The principal township was laid out near Auckland Inlet, but MacCabe set aside a substantial area from Barney Point to south of what is now Friend Park, as a reserve for Public Quay, Custom House and Public Offices; and a large reserve for Government House, Domain and Gardens further to the southeast, adjacent to Waapentake Creek.

[1] On 1 January 1854 Captain Maurice Charles O'Connell, grandson of former New South Wales Governor Sir William Bligh, was appointed as Government Resident, Police Magistrate and Commissioner for Crown Lands for the Port Curtis and Leichhardt districts.

[1] The first sale of town lots at Gladstone was held in Sydney on 9 February 1854, and by the time O'Connell arrived at Port Curtis at the end of March 1854, the first slab buildings had been erected near Auckland Inlet.

O'Connell and his family and other officials set up residence in tents at Barney Point Beach, in the area proposed as public reserve and out of the way of commercial development closer to Auckland Inlet.

The O'Connells lived aboard ship for a month while a temporary government residence was being erected: a large marquee with a timber floor.

It is understood that this marquee was erected on the low promontory at the southern end of Barney Point Beach, in the area now known as Friend Park.

[1] On 16 April 1854 Governor Fitzroy arrived at Gladstone to inspect the fledgling settlement, and the following day officially installed O'Connell as Government Resident.

O'Connell's domain was laid out with gardens and fencing, but work on construction of a permanent residence in stone did not commence until 1855, and was not completed until late 1856.

[1] Amongst O'Connell's regular reports to Sydney was an account of the accidental death on 16 September 1854 of 22 year old Thomas Milles Stratford Riddell, eldest son of the acting NSW colonial secretary.

[1] O'Connell was reinstated as Government Resident in September 1858 to handle the rapid influx of population into the Port Curtis District following the discovery of gold at Canoona.

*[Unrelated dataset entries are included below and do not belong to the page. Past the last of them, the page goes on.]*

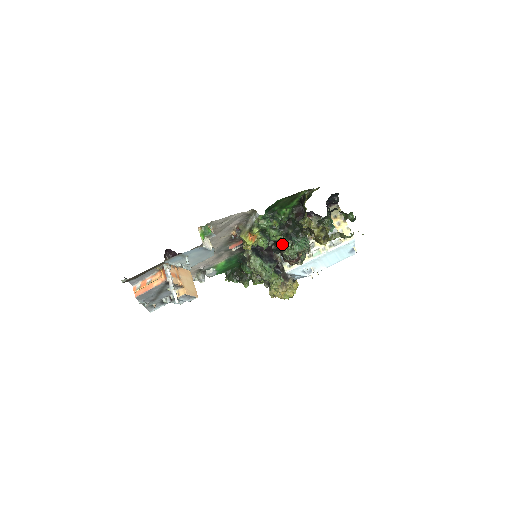
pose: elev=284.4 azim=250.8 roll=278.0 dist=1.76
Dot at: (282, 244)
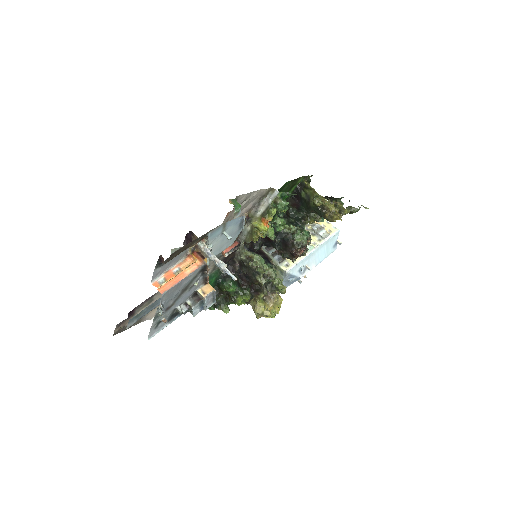
Dot at: (290, 232)
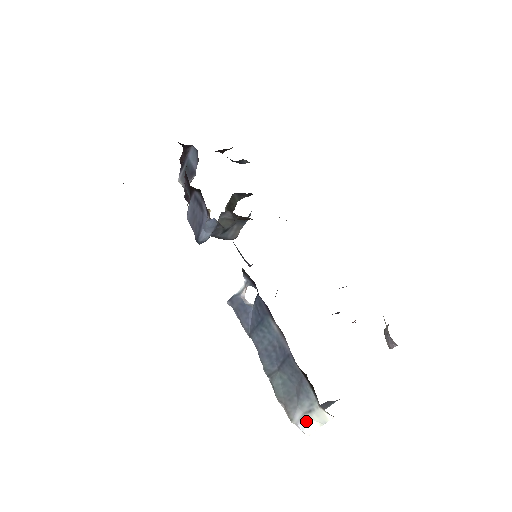
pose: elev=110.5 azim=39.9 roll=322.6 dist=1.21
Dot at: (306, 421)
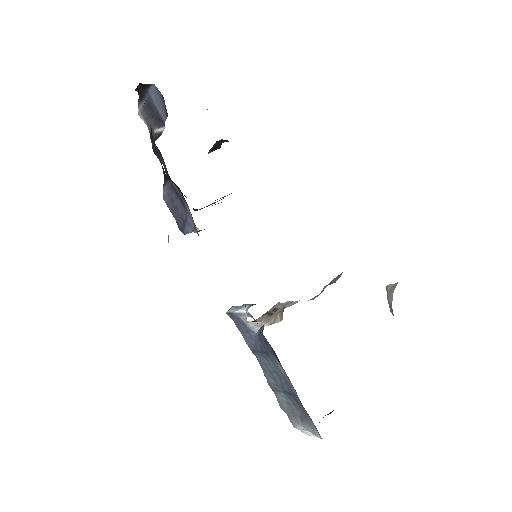
Dot at: (308, 433)
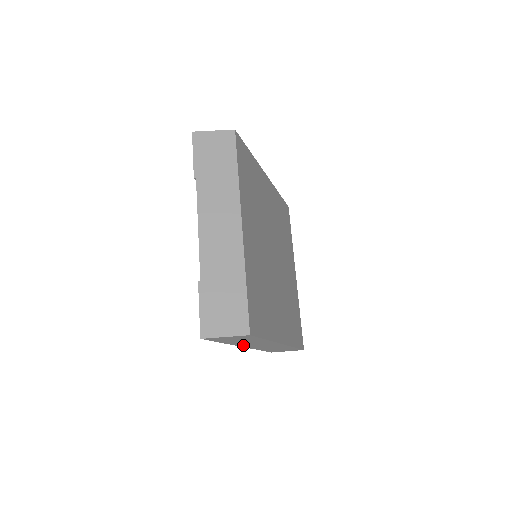
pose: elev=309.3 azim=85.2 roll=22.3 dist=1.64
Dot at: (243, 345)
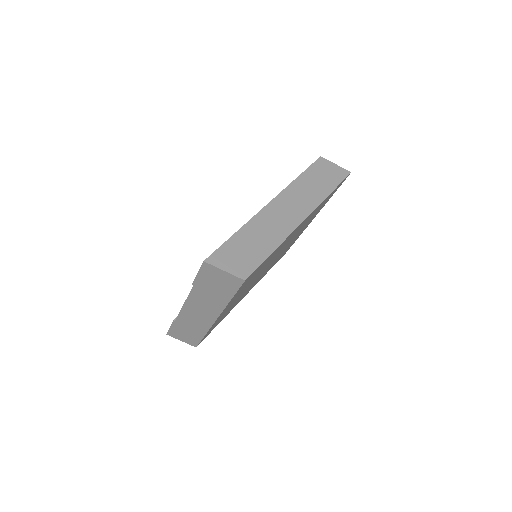
Dot at: occluded
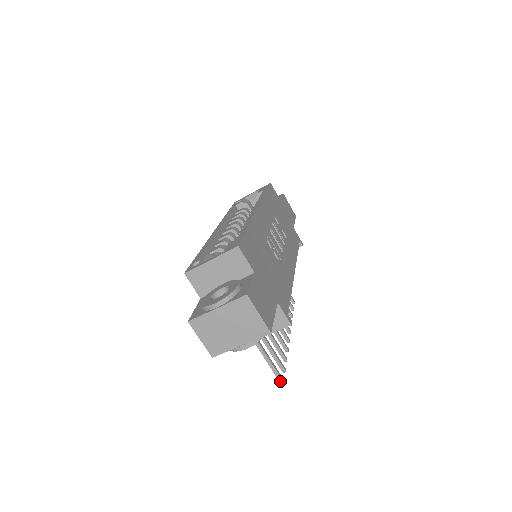
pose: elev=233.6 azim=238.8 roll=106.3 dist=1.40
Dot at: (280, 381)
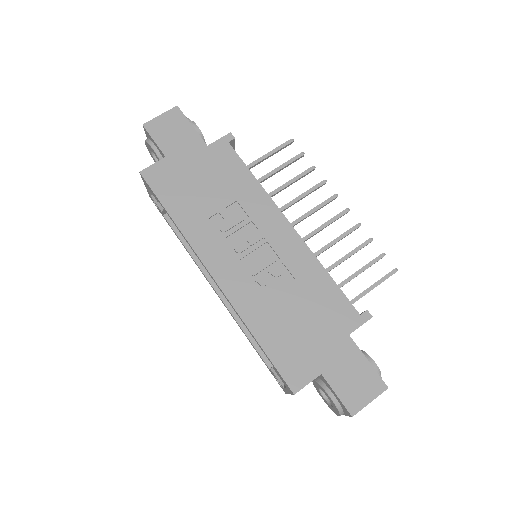
Dot at: occluded
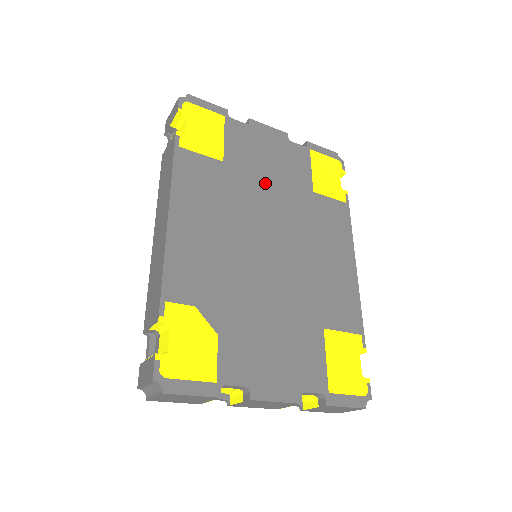
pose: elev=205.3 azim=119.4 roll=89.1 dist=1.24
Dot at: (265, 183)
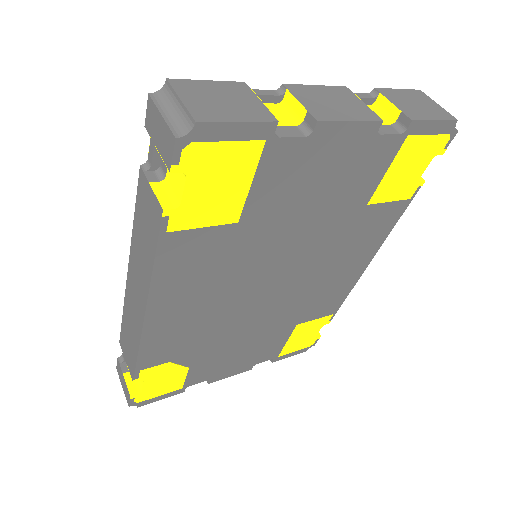
Dot at: (296, 224)
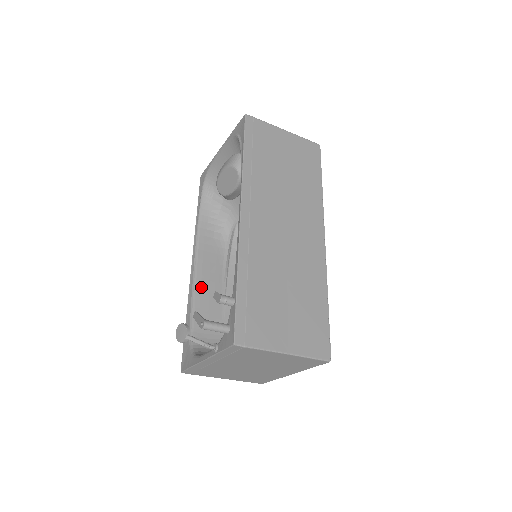
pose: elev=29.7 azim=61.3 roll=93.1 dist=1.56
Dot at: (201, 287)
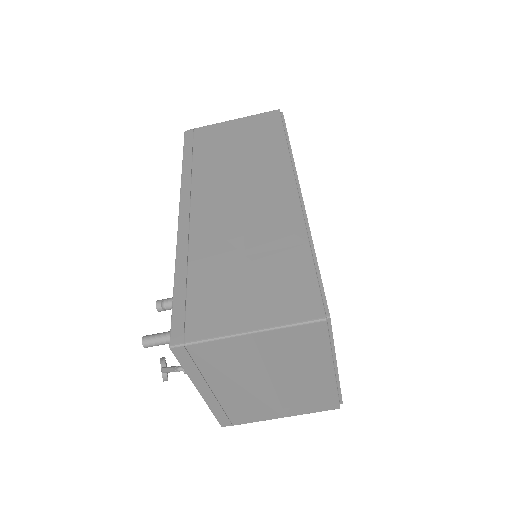
Dot at: occluded
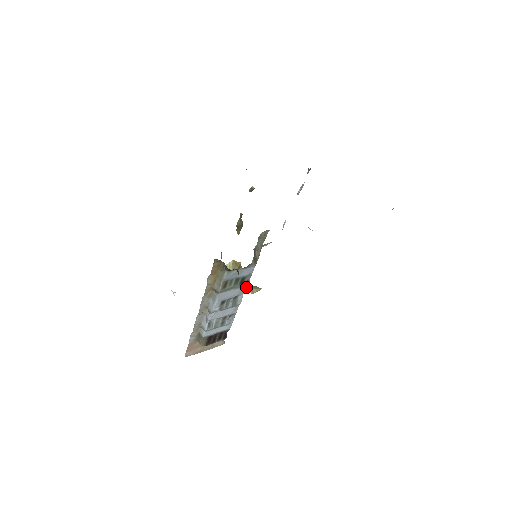
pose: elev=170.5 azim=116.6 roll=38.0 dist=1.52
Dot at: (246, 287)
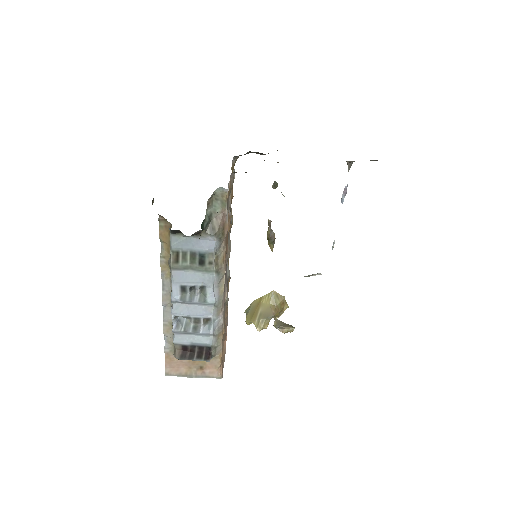
Dot at: (214, 276)
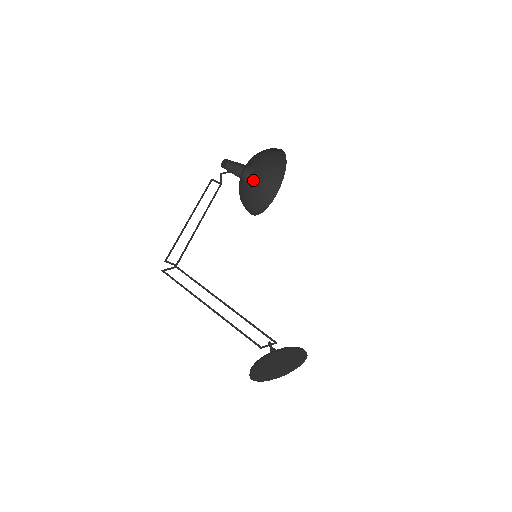
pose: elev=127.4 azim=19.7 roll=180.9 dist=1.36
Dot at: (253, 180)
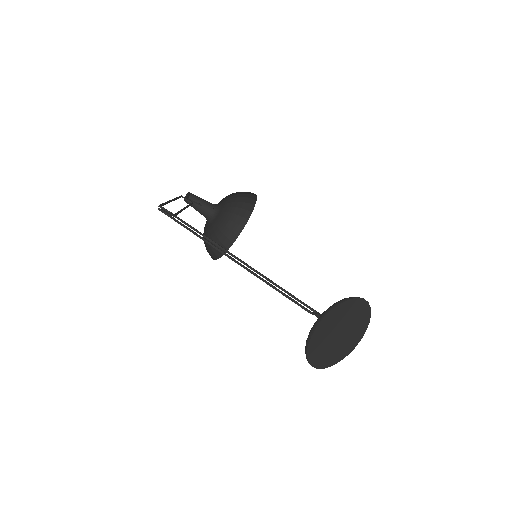
Dot at: (209, 227)
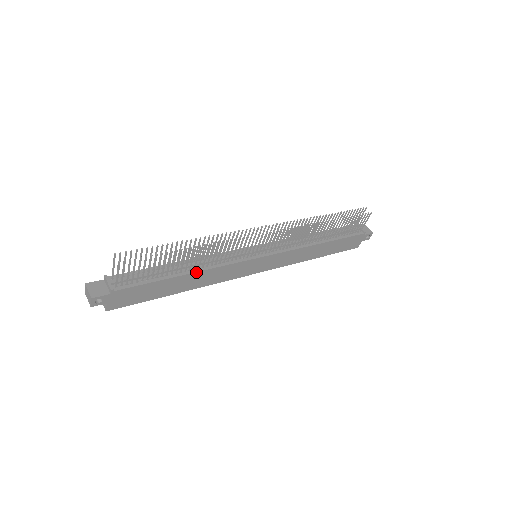
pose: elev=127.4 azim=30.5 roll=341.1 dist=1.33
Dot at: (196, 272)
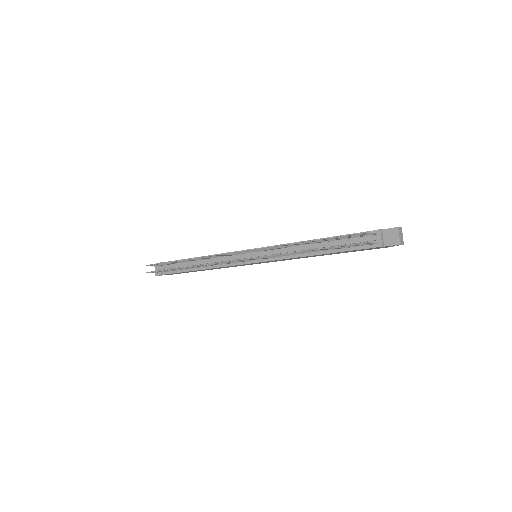
Dot at: (205, 269)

HH Brown was resident in the Port Curtis District by July 1858, when his son Alfred Henry was born, and was among a small party of Gladstone citizens who had prospected for gold at Canoona in mid-1858 and who were largely responsible for the rush of late 1858.

Following the death of Theresa Brown in December 1927, the site was acquired in 1929 from her family (who were resident in Sydney) by Gladstone businessmen and former alderman Henry Friend junior.

[1] During 1954 the highlight of the centenary celebrations was the unveiling by Gladstone's oldest inhabitant, Mrs Fanny Golding, of the cairn in Friend Park commemorating the installation of Captain Maurice O'Connell as Government Resident on 17 April 1854.

[1] In the mid-1950s Gladstone's Junior Chamber of Commerce (established in 1954) made the creation of a children's playground in Friend Park its principal project.

In the late 20th century a decision was made by the Gladstone City Council to remove the stone foundations and remnants of the 1856 government residence.

[1] On Sunday 22 June 2003 a memorial cairn to Francis MacCabe was unveiled in Friend Park by the Mayor of Gladstone Peter Corones.

[1] The foreshore is composed of principally alluvial muds from the Calliope River and various creek systems entering Port Curtis, deposited over Carboniferous sandstones and mudstones of the Wondilla Group.

[1] Above the slope the park comprises an open lawn with specimen trees, including a lone Norfolk Island Pine (Araucaria heterophylla), Ficus sp., palms, and Eucalyptus sp.

[1] While there are no above-ground relics associated with the use of the site as the Port Curtis Government Residence and Domain, there are likely to be sub-surface deposits of archaeological interest.

Although little above-ground evidence remains of the former use of the site as the Port Curtis Government Residence and Domain, the place is significant for its potential to reveal archaeological information which may assist in our understanding of Queensland's history.

This includes evidence of structures and graves on the site, as well as artefacts associated with daily life in the government domain of a remote, mid-19th century British colonial settlement.